* Exercise requirements *
Restate the records that follow word for word; no pictures should appear.

* Recorded information *
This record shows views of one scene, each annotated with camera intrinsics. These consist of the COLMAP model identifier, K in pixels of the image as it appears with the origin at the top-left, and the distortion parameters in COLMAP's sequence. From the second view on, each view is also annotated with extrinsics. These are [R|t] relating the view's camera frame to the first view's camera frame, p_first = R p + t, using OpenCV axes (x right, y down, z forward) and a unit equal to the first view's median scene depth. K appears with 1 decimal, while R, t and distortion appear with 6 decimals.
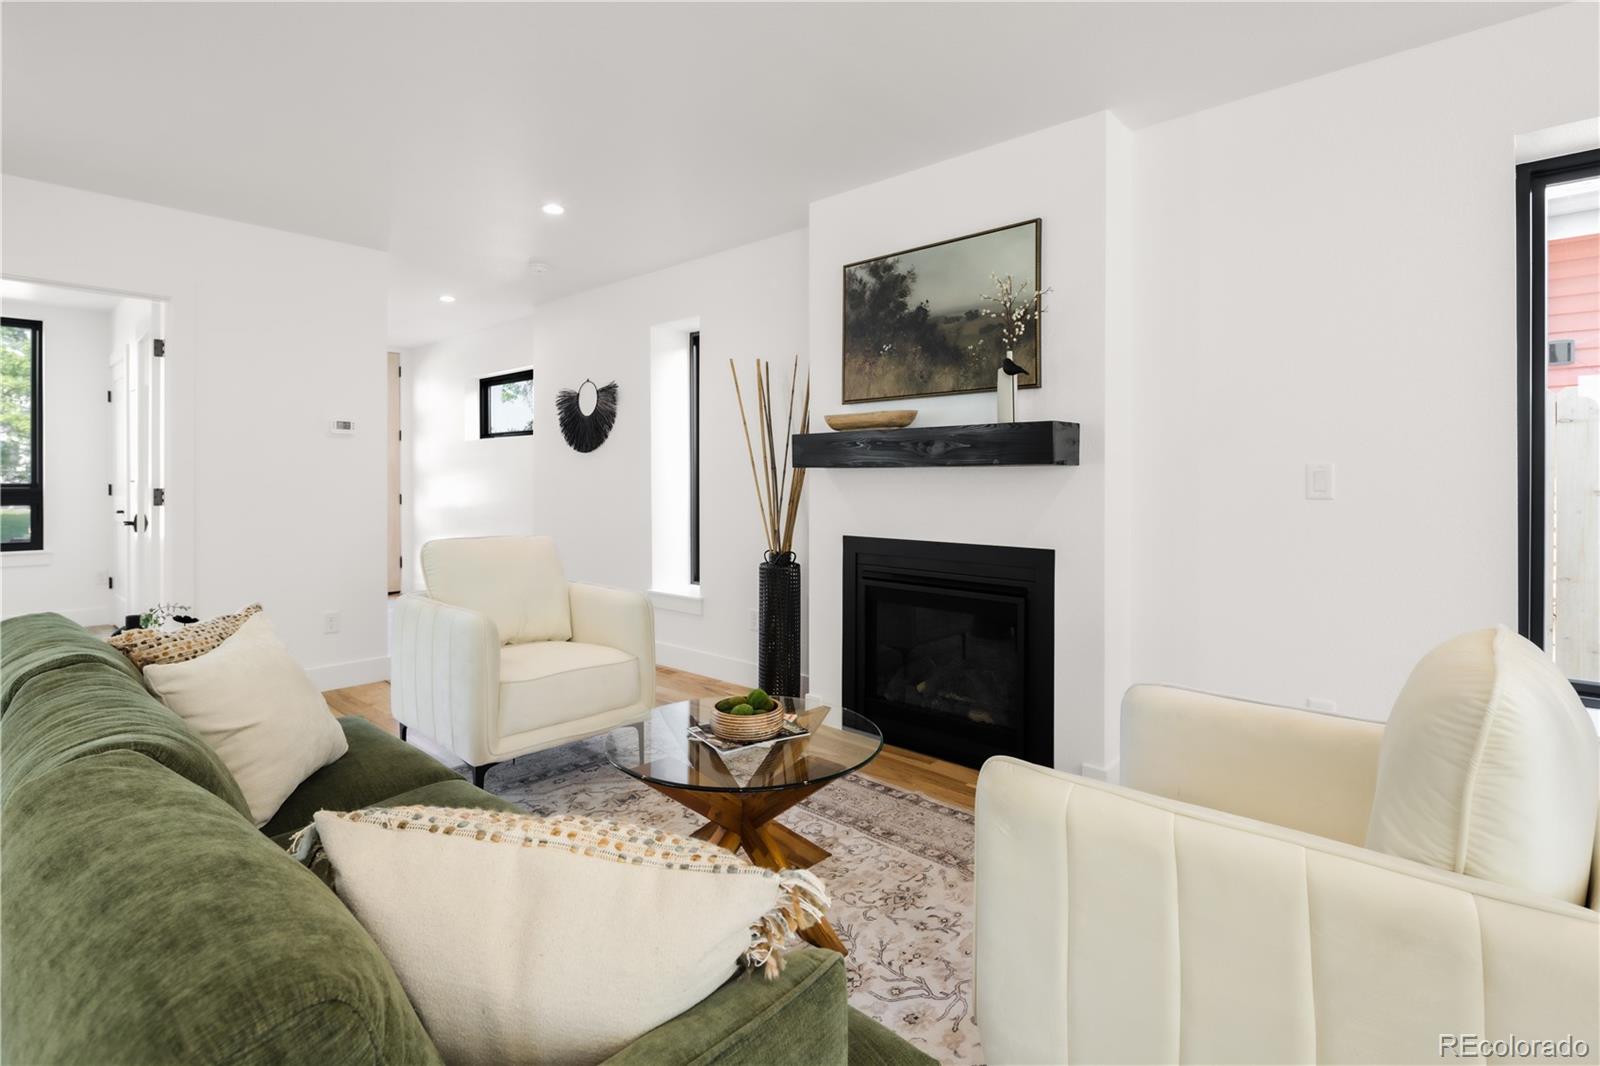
lens RADIAL K [[771.8, 0, 799.6], [0, 771.8, 482.9], [0, 0, 1]] dist [0.000294, -0.000052]
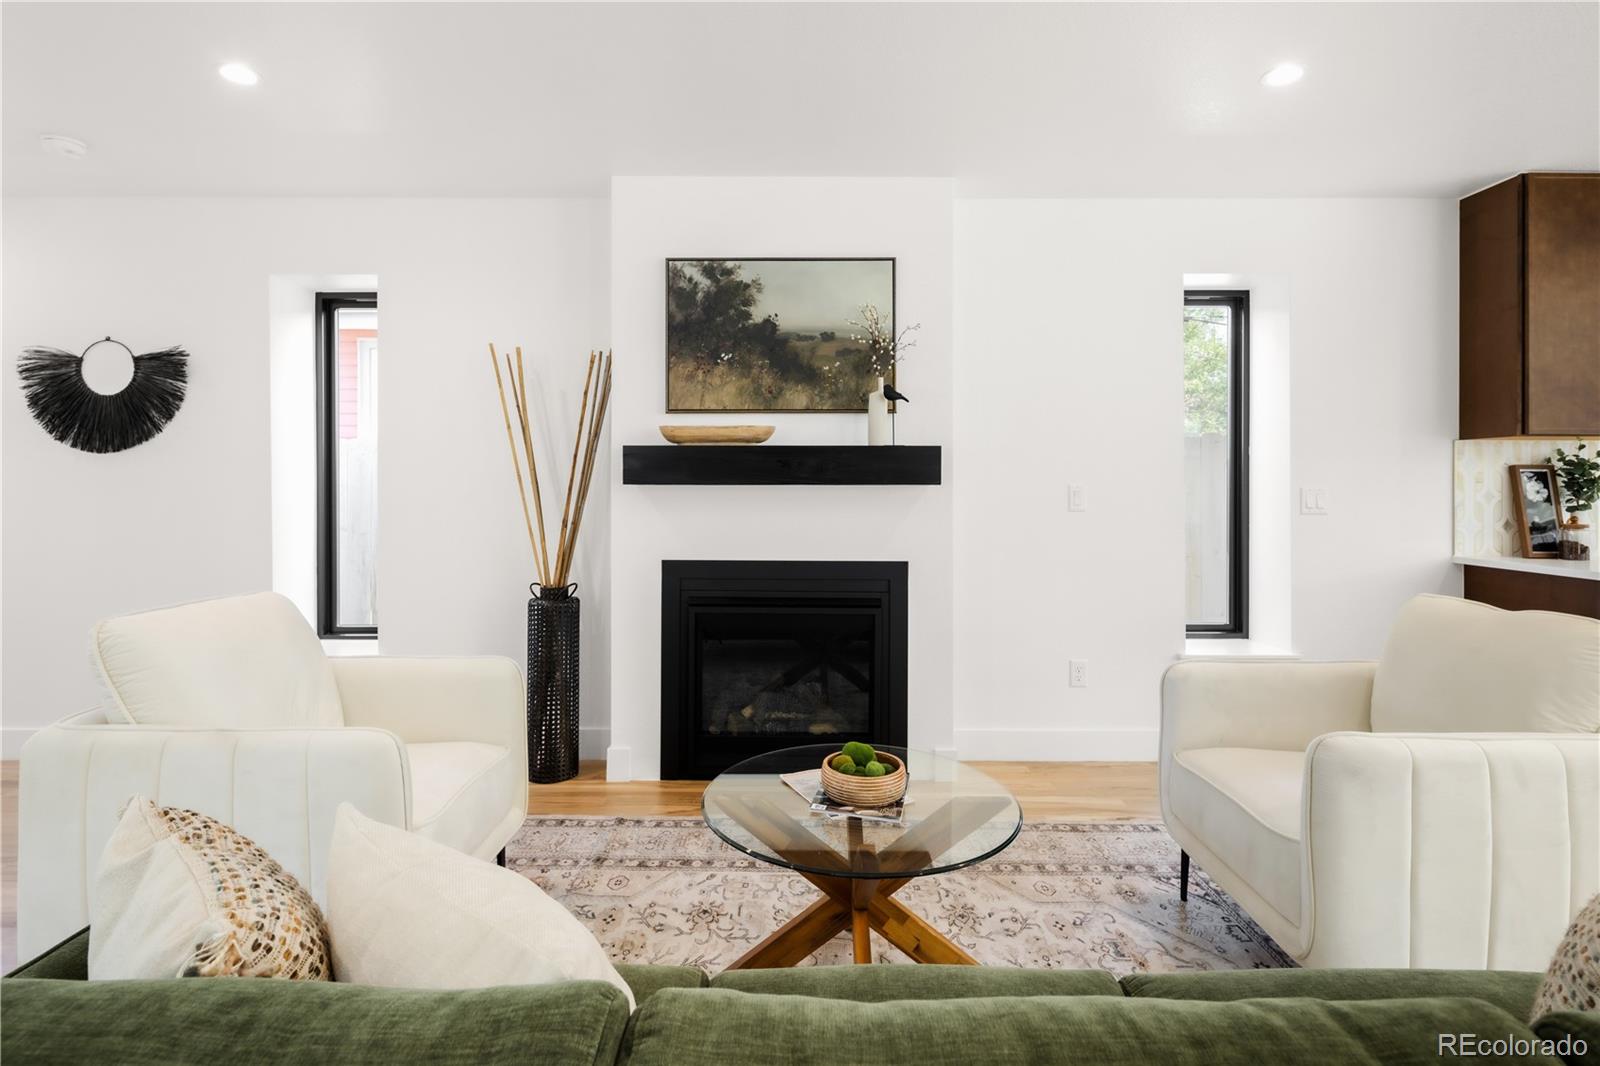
lens RADIAL K [[761.6, 0, 799.3], [0, 761.6, 489.4], [0, 0, 1]] dist [0.001330, -0.000216]
pose [[0.740017, -0.001521, 0.672586, -0.447090], [0.001933, 0.999998, 0.000135, -0.014388], [-0.672585, 0.001200, 0.740019, 0.258987]]
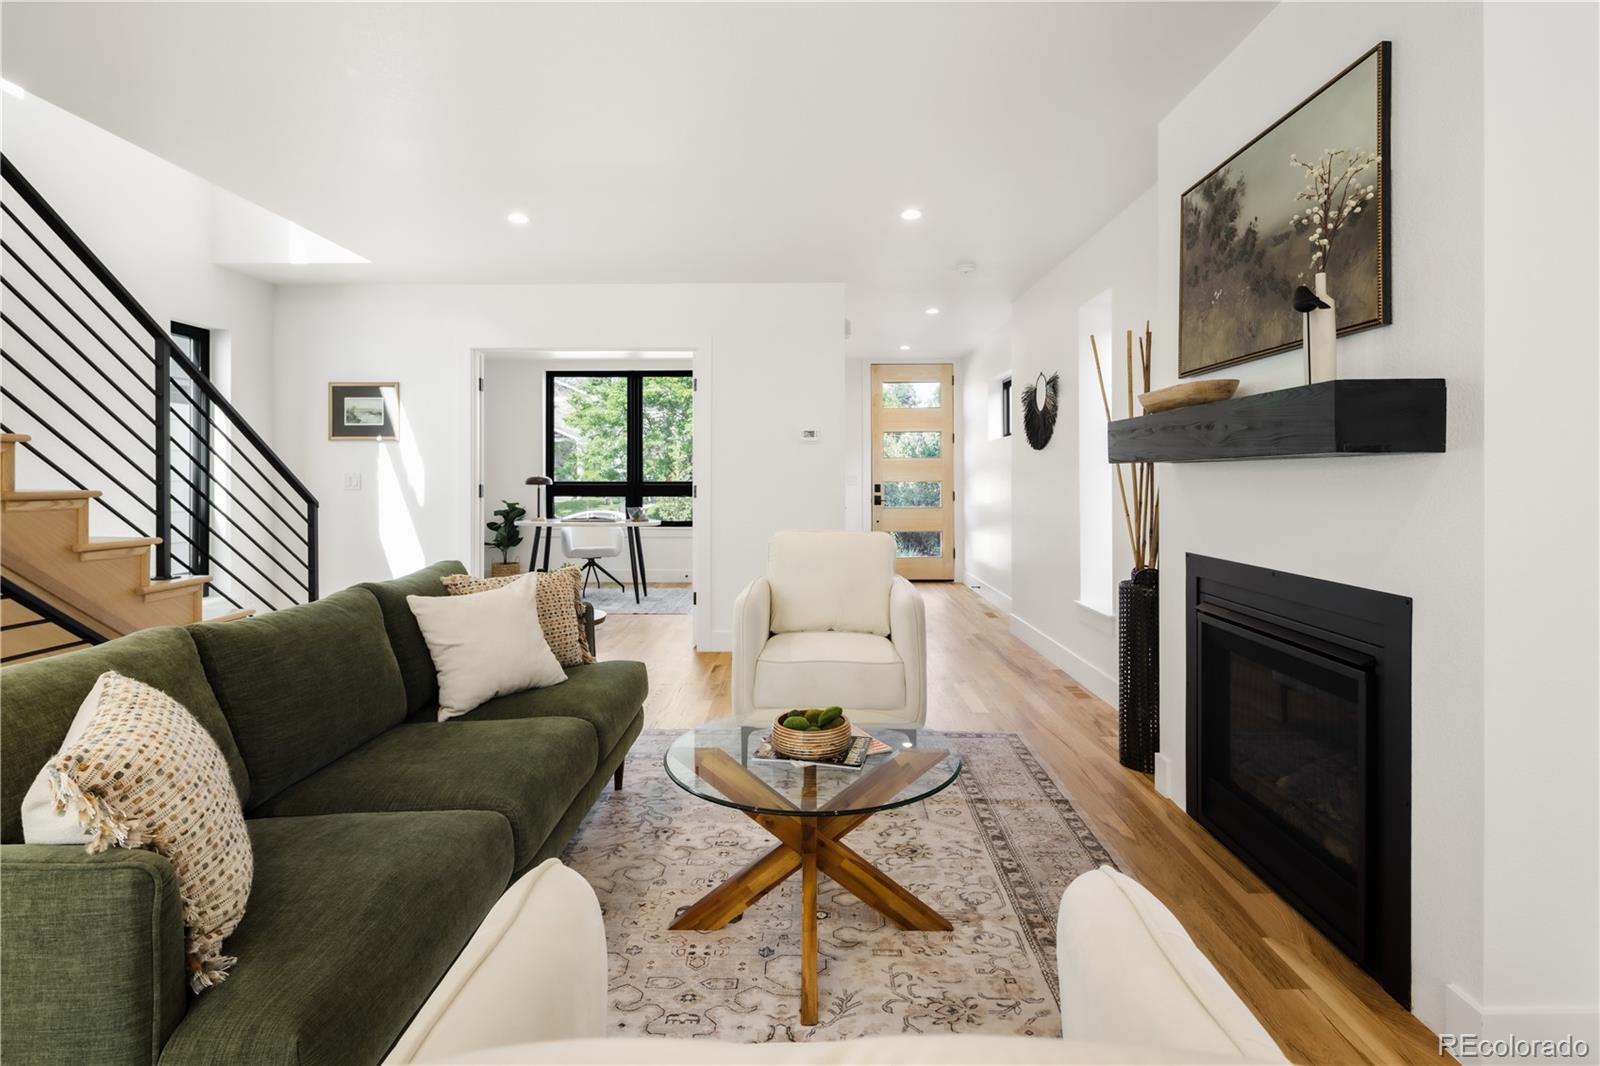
lens RADIAL K [[783.4, 0, 800.5], [0, 783.4, 476.6], [0, 0, 1]] dist [0.000558, -0.000089]
pose [[0.664338, -0.003560, -0.747424, 0.403799], [-0.000188, 0.999988, -0.004930, -0.001917], [0.747432, 0.003416, 0.664329, 0.225836]]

* Output below *
This record shows views of one scene, each annotated with camera intrinsics. These consist of the COLMAP model identifier, K in pixels of the image as it appears with the origin at the top-left, and the distortion parameters in COLMAP's sequence. From the second view on, each view is also annotated with extrinsics. These are [R|t] relating the view's camera frame to the first view's camera frame, p_first = R p + t, using OpenCV axes (x right, y down, z forward) and a unit equal to the first view's median scene depth. K appears with 1 decimal, while R, t and distortion appear with 6 decimals.
lens RADIAL K [[771.8, 0, 799.6], [0, 771.8, 482.9], [0, 0, 1]] dist [0.000294, -0.000052]
lens RADIAL K [[761.6, 0, 799.3], [0, 761.6, 489.4], [0, 0, 1]] dist [0.001330, -0.000216]
pose [[0.740017, -0.001521, 0.672586, -0.447090], [0.001933, 0.999998, 0.000135, -0.014388], [-0.672585, 0.001200, 0.740019, 0.258987]]
lens RADIAL K [[783.4, 0, 800.5], [0, 783.4, 476.6], [0, 0, 1]] dist [0.000558, -0.000089]
pose [[0.664338, -0.003560, -0.747424, 0.403799], [-0.000188, 0.999988, -0.004930, -0.001917], [0.747432, 0.003416, 0.664329, 0.225836]]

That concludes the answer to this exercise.